Time Out New York: How much longer does dance have in this kind of environment? Is it just a trend, or is it here to stay? 
Ralph Lemon:
No, no, no. I have a feeling: This is very different from the ’60s, from the ’50s. I have talked to Deborah and Steve Paxton, and the way they describe being in those spaces, it felt much more invisible and temporary, and this feels more welcomed, and when you think of Sarah Michelson winning the Whitney prize [2012 Bucksbaum Award] as a choreographer? That was an incredibly radical act! Plus, the beauty is that the work will never be seen again, because it was so much about being in that space—and now the space itself is going to disappear. For MoMA to be doing what it’s doing with “Some sweet day” is a huge endeavor. This is not throwing a few dances in a basement gallery or in the sculpture garden and seeing what happens. I feel like there’s an investment being made. It may not be “Some sweet day” or what happened to Sarah at the Whitney Biennial, but it’s not going away. I also feel you have artists like Trajal Harrell and Maria Hassabi and Luciana Achugar and Miguel Gutierrez and everyone under 30 years old who are really thinking about movement and space differently than my generation did. There’s going to be a conversation now because you also have young visual-art curators who don’t have the same kind of hierarchy [about dance and visual art]. A lot of them really love interesting dance and they don’t go, “That’s dance, that’s performance.” A lot of them question the idea of the object and its relevance. We’re definitely looking at some new relationship to dance and performance and audience and space. That’s what we’re talking about.

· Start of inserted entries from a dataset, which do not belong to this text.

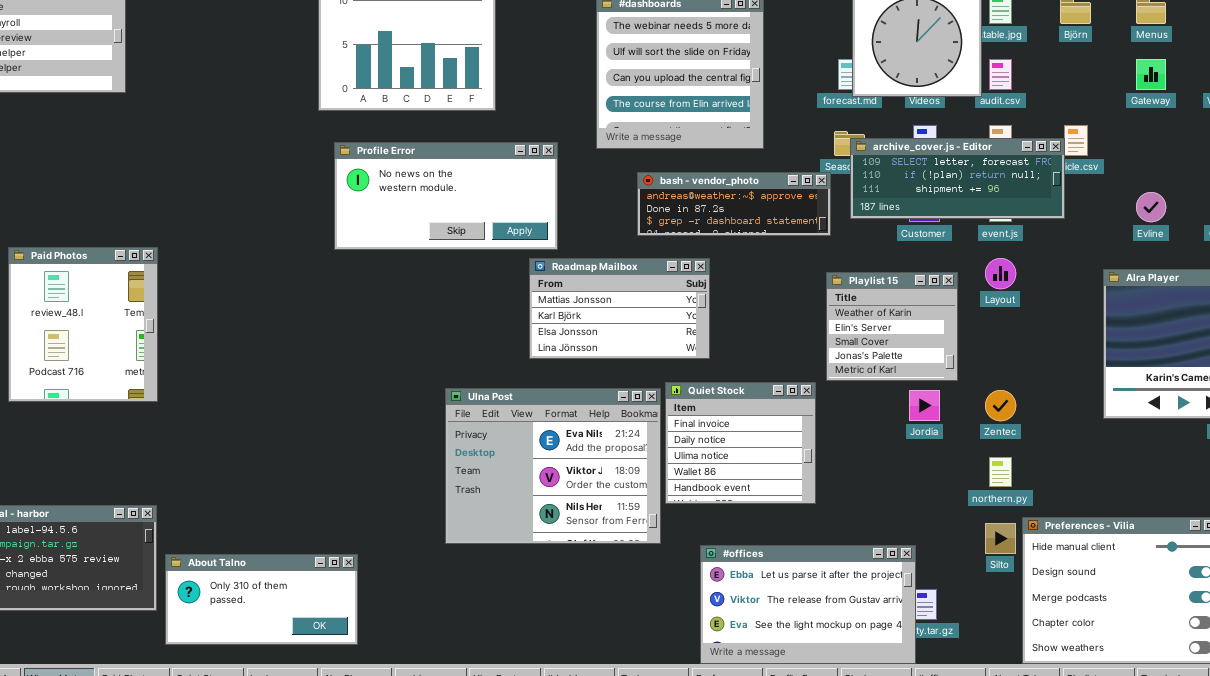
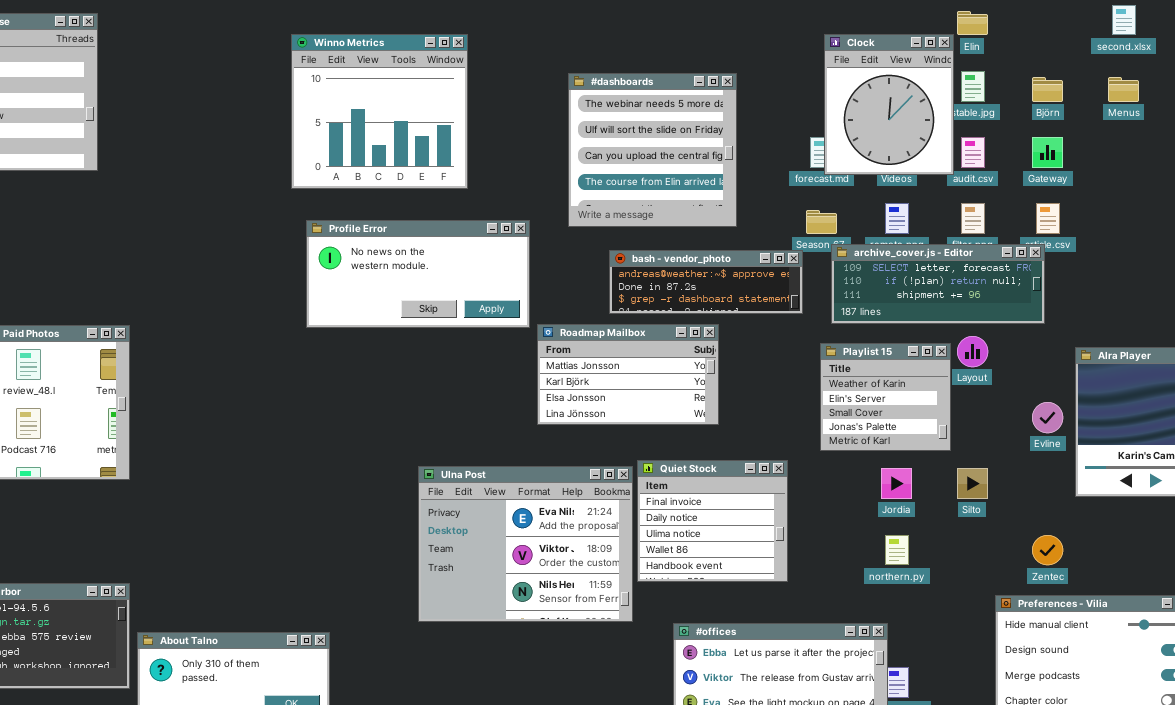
Gateway: [1136,59,1166,90] -> [1032,137,1063,168], moved
archive_cover.js - Editor: [850,138,1065,219] -> [831,244,1045,324], moved
Evline: [1136,192,1166,222] -> [1032,402,1063,433], moved
Roadmap Mailbox: [529,258,710,359] -> [537,324,719,425], moved
Playlist 15: [826,272,958,381] -> [820,343,951,451], moved
Zentec: [985,390,1016,421] -> [1032,535,1063,565], moved
northern.py: [989,457,1012,487] -> [885,535,909,565], moved
Silto: [985,523,1016,554] -> [957,468,988,499], moved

It brings up great questions about what the State Theater [now the David H. Koch Theater] represents, and ballet and Balanchine and Ailey and Broadway in relationship to these other things. Maybe the camps never go away, but in our little modern world it seems to me that the intentionality of the way modern works is that it’s about asking these kinds of questions. That’s the point, and it’s about pissing people off. Not necessarily purposefully, but it’s about confronting the known and the unknown. How does one address that long term? [Laughs] The piece Sarah made in the Whitney was so beautiful to me, and it was because it was in the Whitney and not the Kitchen. It had to be in that space to be that beautiful. In this crossover, in this infiltration of us going into these different kinds of spaces, there is also the possibility of the breakthroughs, and not just the interesting good/bad experiments. There’s going to be a lot more of that, but every once in a while there’s going to be magnificence. And at the end of the day, it’s about the art. The good artists are going to make good work, and there aren’t many. It’s really that too. [Laughs] I was talking to [president of the Lower Manhattan Cultural Council] Sam Miller the other day about how there are a lot of people making work and a lot of it’s promising. And then there are those who are doing better than making good work. There are not many.

Time Out New York: But there never are.
Ralph Lemon:
Exactly. I feel it’s a beginning of this conversation, of inhabiting these kinds of spaces with this kind of welcoming and volume. Which I find a little surprising because it also feels like, What’s the big deal? It’s happening, and it should be happening. It doesn’t necessarily save the form, but it’s another opportunity for the form or forms, and that’s good. It’s an opportunity and an experiment, and I feel that’s all it can be. The political part of me, my hope, is that it generates a conversation about what works, what doesn’t work, what we like and what we don’t like. There should be some part of this that’s useful. [Laughs] Maybe.

“Some sweet day” is at the Museum of Modern Art Oct 15–Nov 4.